Denominations are not the result of Divine insight or command but born of human pride – we know more than God and His chosen apostles; we’ll start our own church.

After years of confusion, my mind and heart were clear. That August day, on Sauchiehall Street, somewhere between Marks and Spencer’s and Greggs’, I made my own sinner’s prayer, ‘Lord show me the way.’  There was only one way to go, one place where I could find true authority: it was time to go home to the Catholic Church. 

While I had wandered away, I rushed back, firstly to Confession. I told the priest: “I’ve been away for many years. How do I return?”

“You’ve just done it,” he replied.

Over the next few months I studied the Early Church Fathers. There are wonderful Catholic resources, many of them free, on the internet where I devoured programmes like Catholic Answers and books by people such as Scott Hahn and Jimmy Akin. 

Now, years after my Sauchiehall Street Conversion, I return every other weekend to this and other streets in the city, to engage with Protestant evangelists and preachers, including the Mormons and Jehovah’s Witnesses. We enjoy charitable, non-confrontational discussions. A number of Mormons have attended my parish where I give them a tour, explaining Catholic art and theology. My parish priest is fully supportive and welcoming and we end the visit with prayer and a cup of tea. Jehovah’s Witnesses refuse to enter any other church building, so they come to my house for discussions.

I believe Catholics have a lot to learn from these religions and Christian denominations. 

1. Scripture: Protestants of all denominations love the Bible. Most attend a weekly Bible group held in someone’s home, while many churches provide free Scripture courses. I’m shocked at how many Jehovah’s Witnesses tell me they were once Catholics but knew nothing about their faith or the Bible so when the Witnesses knocked on their door they found answers to their questions.

2. Service: In Evangelical churches especially, every member is expected to fill some service or duty, from cleaning the building to teaching or running a youth meeting, street preaching, leading a Bible study or running the food bank. Service is not optional. You do not simply turn up for an hour or two on a Sunday but are expected to be active during the week. Many Evangelical churches are open all day, seven days a week and have a cafe, counselling rooms and creches. 

3. Fellowship: most Evangelical churches train members to look out for and to welcome Sunday visitors. It’s more than just coffee and donuts. It’s about making people feel welcome and establishing friendships which, formed in those first few encounters, often lead to life long church membership.

4. Evangelisation. All church members are expected to spread the Word whether in their places of work, with their neighbours or families. Why is it only Mormons and Evangelicals who evangelise on the street? When were you last approached by a Catholic in your local High Street?

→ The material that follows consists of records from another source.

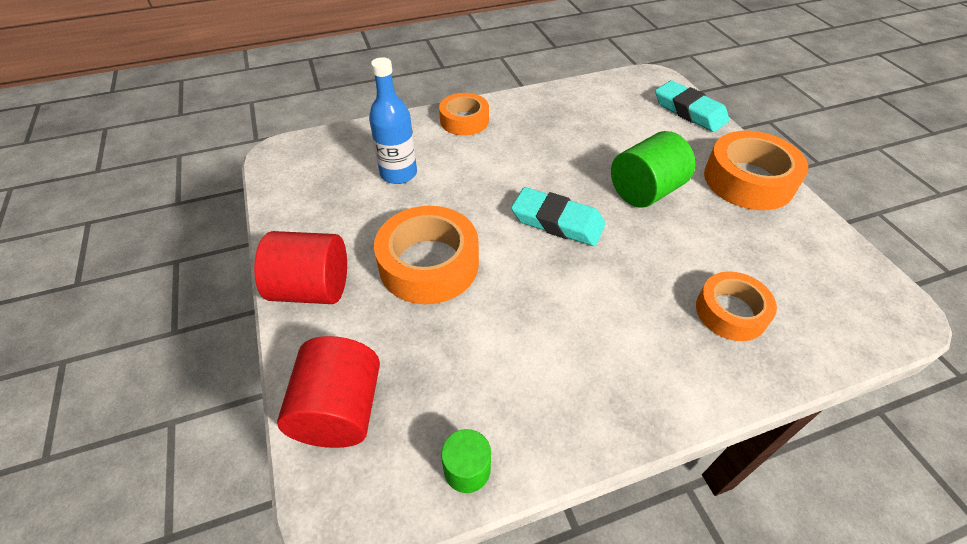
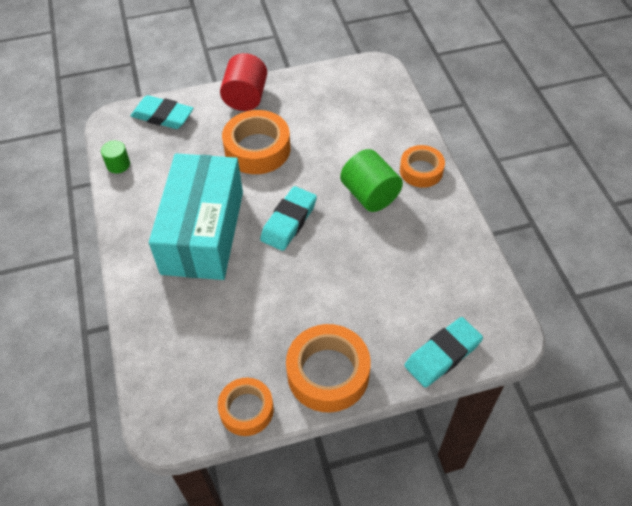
camera: 95 degrees right, 5 degrees up
red cylinder [277,336,380,448] -> turquoise eraser [131,95,194,129]
blue bottle [369,57,417,184] -> none
green cylinder [611,131,696,208] -> green cylinder moved to [340,149,403,212]
orange tape [696,271,777,341] -> orange tape moved to [218,378,274,436]
none -> turquoise box [149,153,243,280]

5. Tithing: while Catholic dioceses and parishes regularly lament about lack of funds, every Evangelical church I attended was debt free, owned its own building and had money to spare. Employed staff were paid a fair wage. While one or two pastors were over zealous talking about money, most were balanced in this area.

Yes, we can learn a lot from Evangelicals – but we Catholics have so much more to share with them, because we are the One, True, Holy and Apostolic Church.

I thank God for answering my cry that day on Sauchiehall Street. But, looking back, I never did buy that red cabbage.